American broadcast journalist

Callie Crossley is an American broadcast journalist and radio presenter in the Boston area.

In March 2013 she began hosting a new radio program entitled Under the Radar and continues to contribute to WGBH Radio's "Boston Public Radio", where various commentators talk with guests about local and national politics, public affairs, arts, and culture.

==Education==
Crossley is a graduate of Wellesley College class of 1973, and holds an Honorary Doctor of Arts from Pine Manor College, and a Cambridge College Honorary Doctorate of Humane Letters. She received a Nieman Fellowship, and a fellowship from the Institute of Politics at the Harvard University John F. Kennedy School of Government.

== Career ==

From December 2010 through June 2012, she was the host of The Callie Crossley Show, a one-hour daily talk show on WGBH-FM, 89.7. Past guests on The Callie Crossley Show include filmmaker Errol Morris, historian Howard Zinn, authors Junot Díaz, Frank Bruni, Edwidge Danticat, Colson Whitehead, Isabel Wilkerson, David Remnick, lawyer/author Charles Ogletree, actors Rachel Dratch, Leonard Nimoy, Anna Deavere Smith, and Wayne Brady, choreographer Bill T. Jones, and many more.

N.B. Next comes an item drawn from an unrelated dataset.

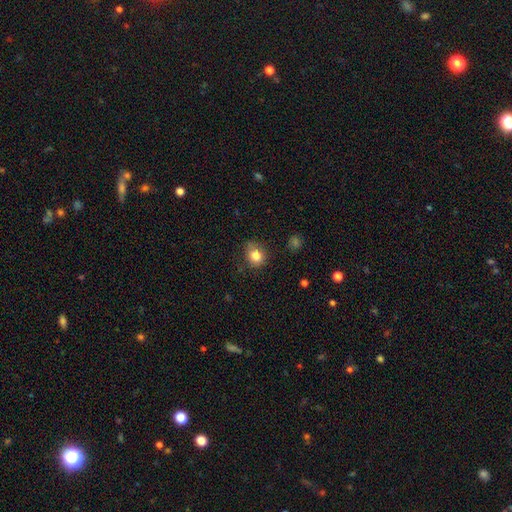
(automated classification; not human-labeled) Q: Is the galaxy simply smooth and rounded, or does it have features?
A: smooth — 82%.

A television and radio commentator, moderator and public speaker, Crossley lectures on the collision of old and new media, media and politics, media literacy, and the intersection of race, gender and media. She is a frequent panelist on WGBH-TV's Beat the Press, and a frequent host of WGBH-TV's Basic Black. Crossley is a regular contributor on Public Radio International's The Takeaway, and has guest hosted NPR's Tell Me More with Michel Martin, for which she also contributes commentary about wine. She is an occasional commentator on CNN's Reliable Sources, and appears regularly on Fox Morning News WXFT-TV.

== Personal life ==
Callie Crossley, originally from Memphis, Tennessee, is a barbecue connoisseur with a southern heritage.

==Awards==
Crossley produced two of the six hours in the 1987 television documentary series Eyes on the Prize, Show Four--"No Easy Walk" and Show 6--"Bridge to Freedom", which was nominated for an Academy Award for Best Documentary Feature in 1988 during the 60th Academy Awards.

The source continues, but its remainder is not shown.